Wednesday, May 18, 2011

I've been thinking about a contrasting example to the student who sparked the last post. This one is a student with a troubled history, on probation. Bad family situation, and no money. He was struggling, and told me he couldn't afford the books. Now, I put everything on reserve, but students don't like to go the library. They like e-reserves. I do provide some materials that way, but that isn't possible for all the reading.

At about the midpoint of the semester, I told him he would fail the class if he continued with the same behavior; I said he could get a D or C at most if he stepped up immediately. When addressing the entire class, I said that one of my frustrations is that students aren't resourceful. For instance, one of the books that is assigned is an edited collection of journal articles - the vast majority of the journals are available in online format from the university library. Do students who don't buy the books ever search the library catalogue and get the articles that way? No. They either whine to me, or try to play the games of multiple guess and forum of ignorance.

You know what? He took it to heart and made extreme effort for the second half of the semester.

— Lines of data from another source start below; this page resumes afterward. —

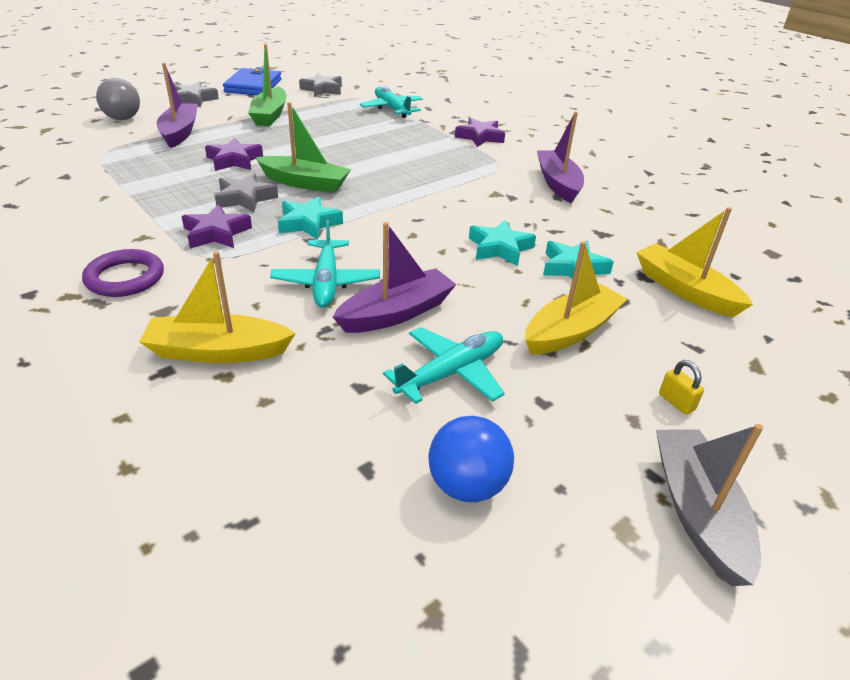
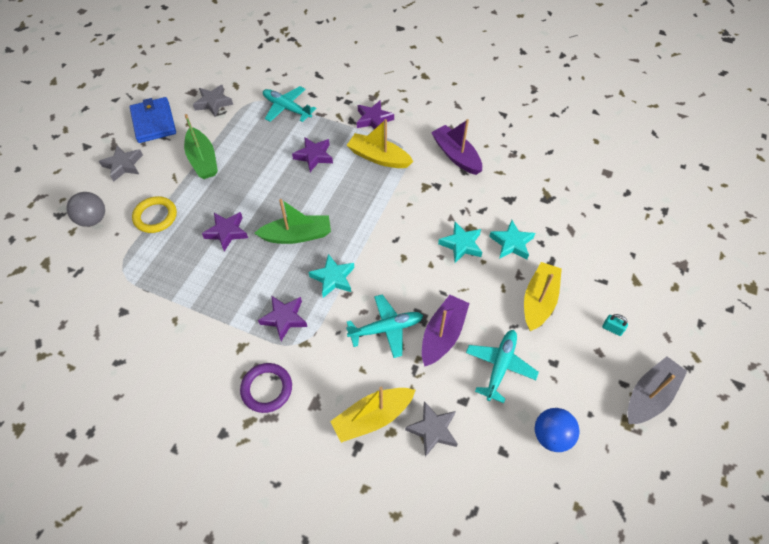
camera: 25 degrees left, 20 degrees up
(180, 132) = (155, 216): purple boat -> yellow ring
(245, 198) = (271, 272): grey star -> grey star (433, 430)
(326, 282) = (386, 329): turquoise plane -> turquoise plane turned 75 degrees counterclockwise
(386, 141) = (314, 156): none -> purple star
(676, 402) = (612, 329): yellow padlock -> turquoise padlock
(684, 290) = (577, 233): yellow boat -> yellow boat (378, 157)
(697, 511) = (649, 395): grey boat -> grey boat turned 75 degrees clockwise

He took my advice about being resourceful; searched the library for the articles and used them. His writing and class participation were good, very insightful. The end result? A B- in my class, and he emailed me not to ask why he didn't get a higher grade...but to tell me that his GPA wound up being OK this semester and he wasn't kicked out. Also he said that he knows he has to try harder next year. So he'll be able to be at college for his senior year! This made me very happy. I wouldn't mind having him in class next semester; it was well worth my time to work with him.